Perdão judicial é medida excepcional e só deve ser aplicada quando a pena pareça inútil. Com esse entendimento, a 3ª Câmara Criminal do Tribunal de Justiça do Rio Grande do Sul manteve a condenação de homem por homicídio culposo na direção de veículo. Um acidente de trânsito vitimou o próprio filho de dois anos do réu. Segundo a corte, há provas de que o réu não mantinha relação próxima com a vítima e cometia abusos e agressões contra os familiares.

O relator do recurso de apelação, desembargador Marcel Esquivel Hoppe, confirmou a sentença que negou o perdão judicial e condenou o réu a dois anos de detenção, em regime semi-aberto, com substituição da pena carcerária por duas restritivas de direito. Manteve a prestação de serviço à comunidade, mas reduziu a prestação pecuniária de dois para um salário mínimo.

De acordo com o desembargador, ao contrário do sustentado pela defesa, o acusado teve culpa no acidente, que acabou com a morte de seu filho por traumatismo crânio-encefálico. Conforme testemunhas, ele conduzia um Fusca e desrespeitou a placa de parada obrigatória em um cruzamento, colidindo com caminhão que trafegava em via preferencial. Com o choque, a criança foi arremessada para fora do carro do pai. O menino estava no banco de trás junto com o irmão, também menor, e a mãe.

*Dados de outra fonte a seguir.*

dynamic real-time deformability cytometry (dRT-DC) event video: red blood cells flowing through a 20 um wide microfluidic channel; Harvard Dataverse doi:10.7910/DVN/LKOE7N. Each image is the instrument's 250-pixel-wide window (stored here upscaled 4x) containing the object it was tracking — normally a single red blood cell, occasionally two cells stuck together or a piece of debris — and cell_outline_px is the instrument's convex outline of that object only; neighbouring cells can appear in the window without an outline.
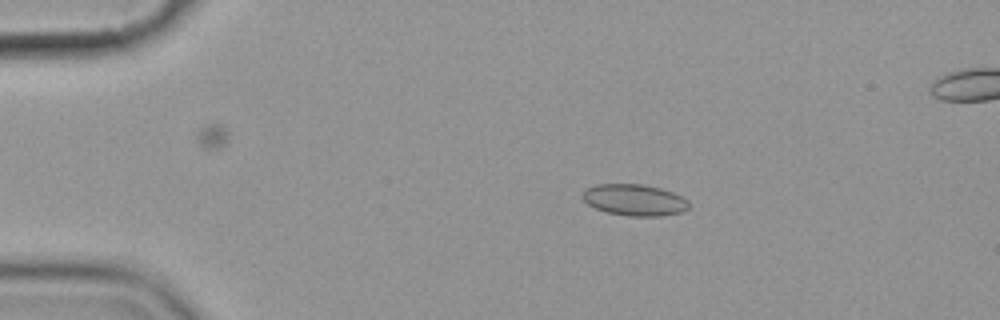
{"species": "common noctule bat (a hibernating species)", "species_latin": "Nyctalus noctula", "temperature_condition": "cold", "stored_images_in_passage": 5, "camera_frame_rate_fps": 3000, "um_per_image_px": 0.085, "animal": {"sex": "female", "body_mass_g": 19.9}, "frame": {"image": 1, "passage_image": 2, "time_ms": 1.333, "image_size_px": [1000, 320], "cell_outline_px": [[688, 208], [684, 212], [660, 216], [628, 216], [608, 212], [596, 208], [588, 204], [580, 196], [588, 188], [596, 184], [644, 184], [660, 188], [672, 192], [688, 200]], "centroid_in_image_um": [53.94, 17.0], "position_along_channel_um": 31.1, "area_um2": 19.42}}
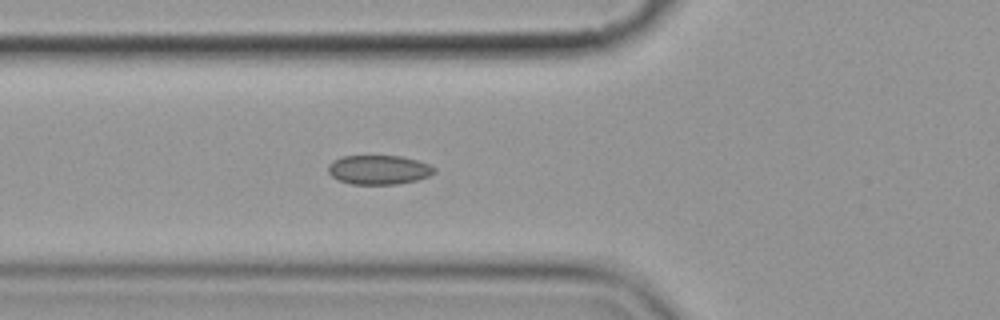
{"frame": {"image": 2, "passage_image": 5, "time_ms": 4.667, "image_size_px": [1000, 320], "cell_outline_px": [[436, 172], [428, 176], [416, 180], [396, 184], [352, 184], [340, 180], [332, 176], [328, 172], [328, 164], [332, 160], [340, 156], [400, 156], [416, 160], [428, 164], [436, 168]], "centroid_in_image_um": [32.17, 14.42], "position_along_channel_um": 93.6, "area_um2": 18.03}}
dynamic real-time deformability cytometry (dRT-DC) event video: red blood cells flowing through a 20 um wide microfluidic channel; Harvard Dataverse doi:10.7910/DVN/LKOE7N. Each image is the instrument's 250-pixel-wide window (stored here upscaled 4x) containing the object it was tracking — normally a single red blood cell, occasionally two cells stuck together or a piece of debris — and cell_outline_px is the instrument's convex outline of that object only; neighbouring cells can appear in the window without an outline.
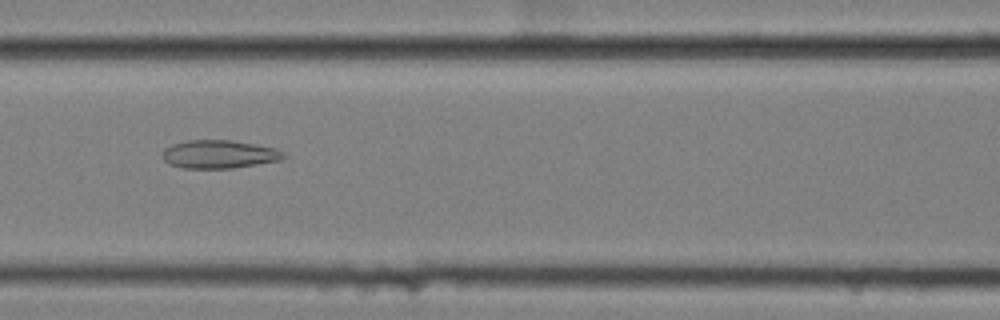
{"species": "common noctule bat (a hibernating species)", "species_latin": "Nyctalus noctula", "temperature_condition": "cold", "stored_images_in_passage": 58, "camera_frame_rate_fps": 3000, "um_per_image_px": 0.085, "animal": {"sex": "female", "body_mass_g": 25.1}, "frame": {"image": 1, "passage_image": 25, "time_ms": 8.0, "image_size_px": [1000, 320], "cell_outline_px": [[288, 156], [280, 160], [232, 168], [184, 168], [168, 164], [164, 160], [164, 148], [172, 144], [188, 140], [232, 140], [256, 144], [276, 148], [284, 152]], "centroid_in_image_um": [18.65, 13.1], "position_along_channel_um": 147.9, "area_um2": 19.94}}
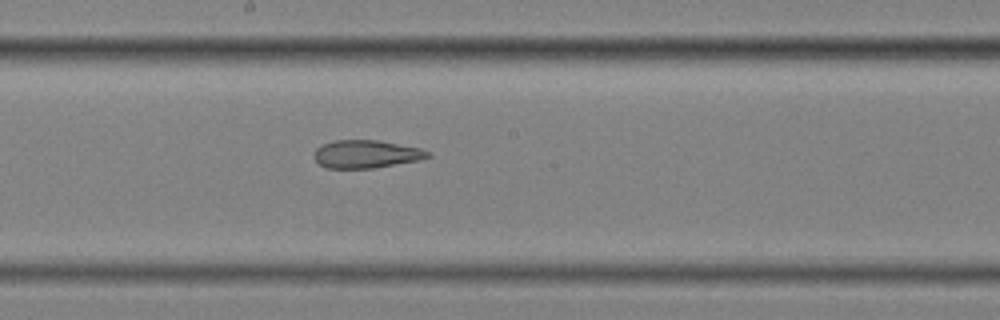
{"frame": {"image": 2, "passage_image": 31, "time_ms": 10.0, "image_size_px": [1000, 320], "cell_outline_px": [[432, 156], [420, 160], [372, 168], [324, 168], [312, 156], [316, 148], [332, 140], [380, 140], [420, 148], [432, 152]], "centroid_in_image_um": [31.14, 13.09], "position_along_channel_um": 217.1, "area_um2": 18.67}}
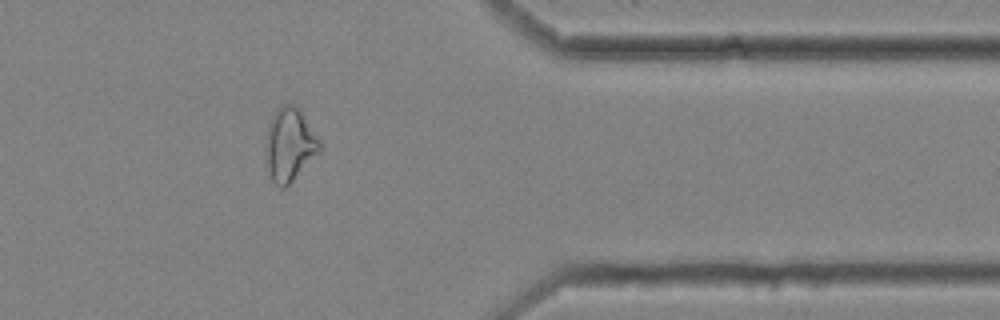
{"frame": {"image": 3, "passage_image": 47, "time_ms": 15.333, "image_size_px": [1000, 320], "cell_outline_px": [[320, 152], [284, 188], [280, 188], [272, 180], [268, 168], [264, 144], [268, 124], [276, 108], [280, 104], [296, 104], [320, 144]], "centroid_in_image_um": [24.56, 12.27], "position_along_channel_um": 386.8, "area_um2": 22.66}, "authors_computed_cell_mechanics": {"area_um2": 23.7558, "velocity_mm_per_s": 3.4654, "shape_relaxation_time_tau1_ms": null, "shape_relaxation_time_tau2_ms": 2.5991, "deformation_change_tau1": null, "deformation_change_tau2": 0.1116}}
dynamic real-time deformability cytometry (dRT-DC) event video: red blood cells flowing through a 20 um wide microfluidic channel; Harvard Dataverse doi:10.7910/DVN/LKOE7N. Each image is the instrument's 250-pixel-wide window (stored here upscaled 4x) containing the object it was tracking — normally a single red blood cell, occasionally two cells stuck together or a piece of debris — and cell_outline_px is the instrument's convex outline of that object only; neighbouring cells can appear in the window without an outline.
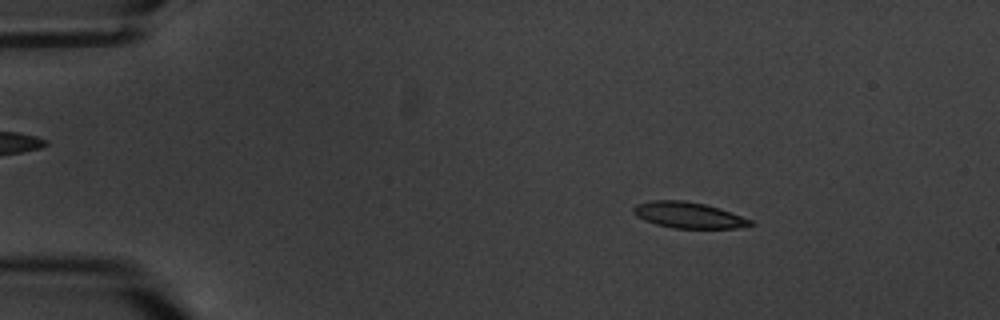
{"species": "common noctule bat (a hibernating species)", "species_latin": "Nyctalus noctula", "temperature_condition": "warm", "stored_images_in_passage": 10, "camera_frame_rate_fps": 3000, "um_per_image_px": 0.085, "animal": {"sex": "male", "body_mass_g": 20.1, "forearm_length_mm": 53.5}, "frame": {"image": 1, "passage_image": 4, "time_ms": 3.333, "image_size_px": [1000, 320], "cell_outline_px": [[756, 224], [740, 228], [672, 228], [656, 224], [644, 220], [636, 216], [632, 212], [632, 208], [636, 204], [652, 200], [684, 200], [704, 204], [720, 208], [752, 220]], "centroid_in_image_um": [58.52, 18.28], "position_along_channel_um": 26.5, "area_um2": 17.86}}
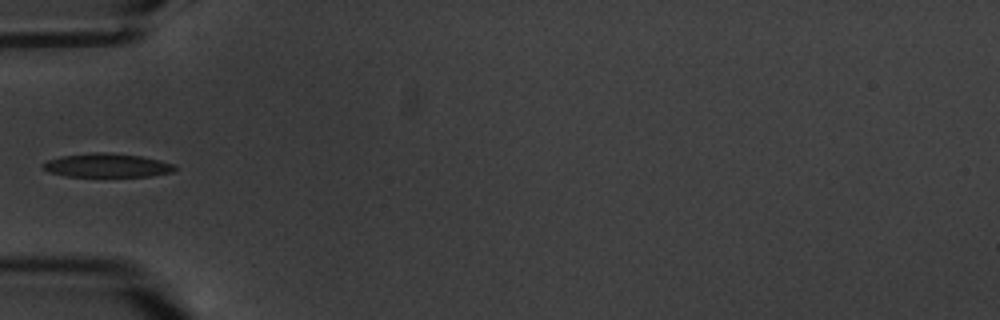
{"frame": {"image": 2, "passage_image": 7, "time_ms": 7.0, "image_size_px": [1000, 320], "cell_outline_px": [[176, 168], [172, 172], [148, 176], [68, 176], [48, 172], [40, 164], [48, 160], [60, 156], [92, 152], [112, 152], [140, 156], [160, 160], [176, 164]], "centroid_in_image_um": [9.09, 14.04], "position_along_channel_um": 75.9, "area_um2": 18.32}}
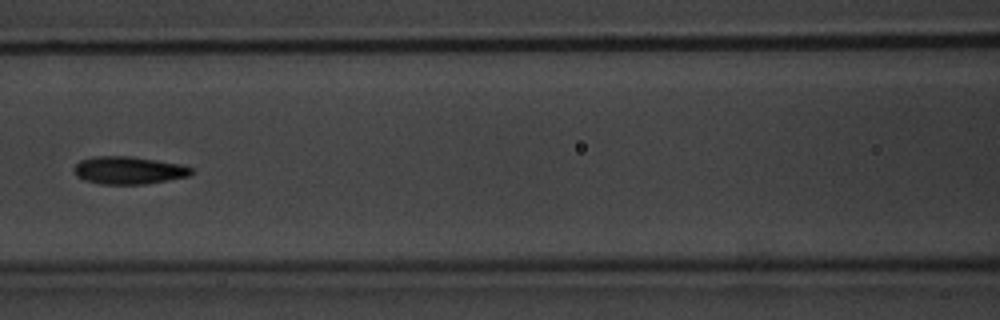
{"frame": {"image": 3, "passage_image": 9, "time_ms": 9.333, "image_size_px": [1000, 320], "cell_outline_px": [[196, 172], [188, 176], [168, 180], [144, 184], [100, 184], [84, 180], [76, 176], [72, 168], [80, 160], [92, 156], [132, 156], [180, 164], [192, 168]], "centroid_in_image_um": [10.91, 14.47], "position_along_channel_um": 155.7, "area_um2": 19.07}}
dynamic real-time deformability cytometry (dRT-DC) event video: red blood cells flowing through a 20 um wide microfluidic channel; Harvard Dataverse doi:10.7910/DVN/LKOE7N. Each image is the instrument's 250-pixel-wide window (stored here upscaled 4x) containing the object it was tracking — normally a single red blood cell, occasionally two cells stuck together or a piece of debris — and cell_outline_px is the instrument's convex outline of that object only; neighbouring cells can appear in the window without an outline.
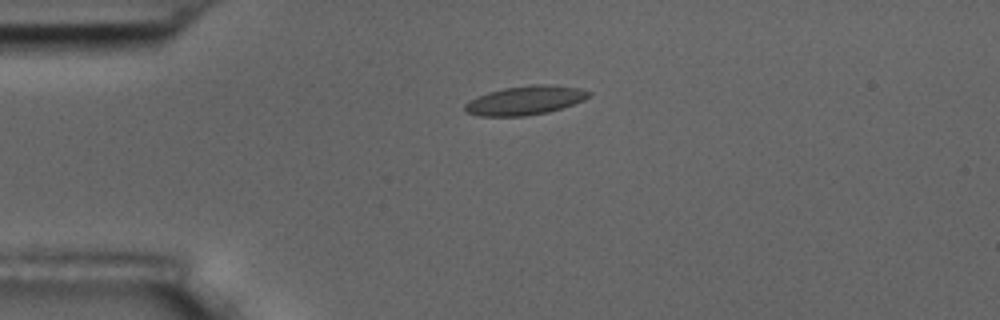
{"species": "common noctule bat (a hibernating species)", "species_latin": "Nyctalus noctula", "temperature_condition": "room temperature", "stored_images_in_passage": 2, "camera_frame_rate_fps": 3000, "um_per_image_px": 0.085, "animal": {"sex": "male", "body_mass_g": 17.5, "forearm_length_mm": 52.3}, "frame": {"image": 1, "passage_image": 1, "time_ms": 0.0, "image_size_px": [1000, 320], "cell_outline_px": [[592, 96], [584, 100], [548, 112], [524, 116], [480, 116], [464, 112], [464, 104], [468, 100], [488, 92], [504, 88], [532, 84], [552, 84], [580, 88], [592, 92]], "centroid_in_image_um": [44.64, 8.52], "position_along_channel_um": 40.4, "area_um2": 21.1}}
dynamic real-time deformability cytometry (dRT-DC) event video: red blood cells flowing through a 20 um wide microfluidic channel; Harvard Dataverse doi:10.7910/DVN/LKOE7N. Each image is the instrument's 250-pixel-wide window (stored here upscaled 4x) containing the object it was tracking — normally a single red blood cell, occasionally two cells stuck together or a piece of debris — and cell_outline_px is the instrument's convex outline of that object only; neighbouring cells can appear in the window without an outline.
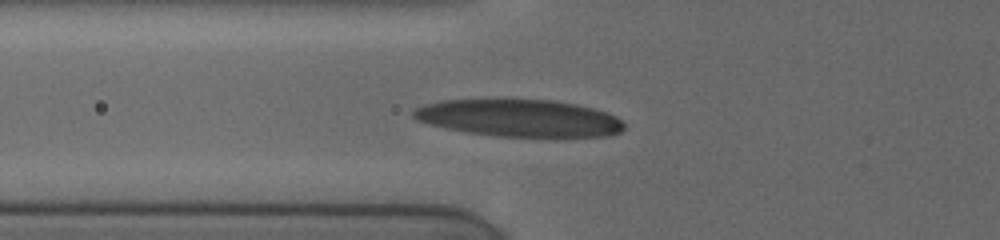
{"species": "human", "species_latin": "Homo sapiens", "temperature_condition": "cold", "stored_images_in_passage": 25, "camera_frame_rate_fps": 3000, "um_per_image_px": 0.085, "donor": {"sex": "female"}, "frame": {"image": 1, "passage_image": 7, "time_ms": 3.333, "image_size_px": [1000, 240], "cell_outline_px": [[624, 128], [620, 132], [604, 136], [556, 140], [496, 136], [468, 132], [444, 128], [416, 120], [412, 116], [412, 112], [416, 108], [424, 104], [444, 100], [552, 100], [576, 104], [592, 108], [616, 116], [624, 124]], "centroid_in_image_um": [44.2, 10.09], "position_along_channel_um": 81.6, "area_um2": 46.7}}
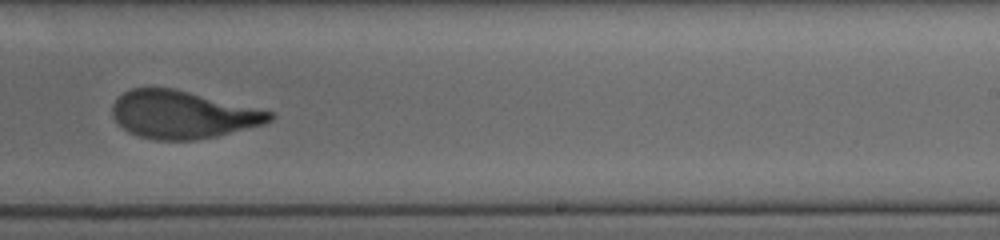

Para o desembargador, não há dúvidas da autoria porque o réu admitiu estar conduzindo o veículo no momento do fato. Para ele, é claro o agir culposo por não ter respeitado a via preferencial, devidamente sinalizada, e por colidir o automóvel e causar a morte do próprio filho.

Hoppe considerou correta a negativa de perdão judicial. A medida, disse, deve ser aplicada com prudência, sendo reservada somente para casos excepcionais, “quando a imposição da pena pareça ao juiz de manifesta inutilidade”. No caso específico, ele considerou que inexiste prova de que as consequências da infração tenham atingido o apelante de forma tão grave de modo a justificar o perdão judicial.

A companheira do acusado, à época do fato, afirmou que ele nunca foi bom pai e ameaçava e agredia os filhos. Cerca de dois anos após o acidente, o Centro de Atendimento Terapêutico e Social de Santa Maria informou que a mulher passava por dificuldades. Segundo relato da entidade, ele estava recolhido no presídio por agressão contra a mulher e abuso da filha menor de seis anos.

Votaram de acordo com o relator, os desembargadores Marco Antônio Ribeiro de Oliveira e Manuel José Martinez Lucas. Com informações da Assessoria de Imprensa do TJ-RS.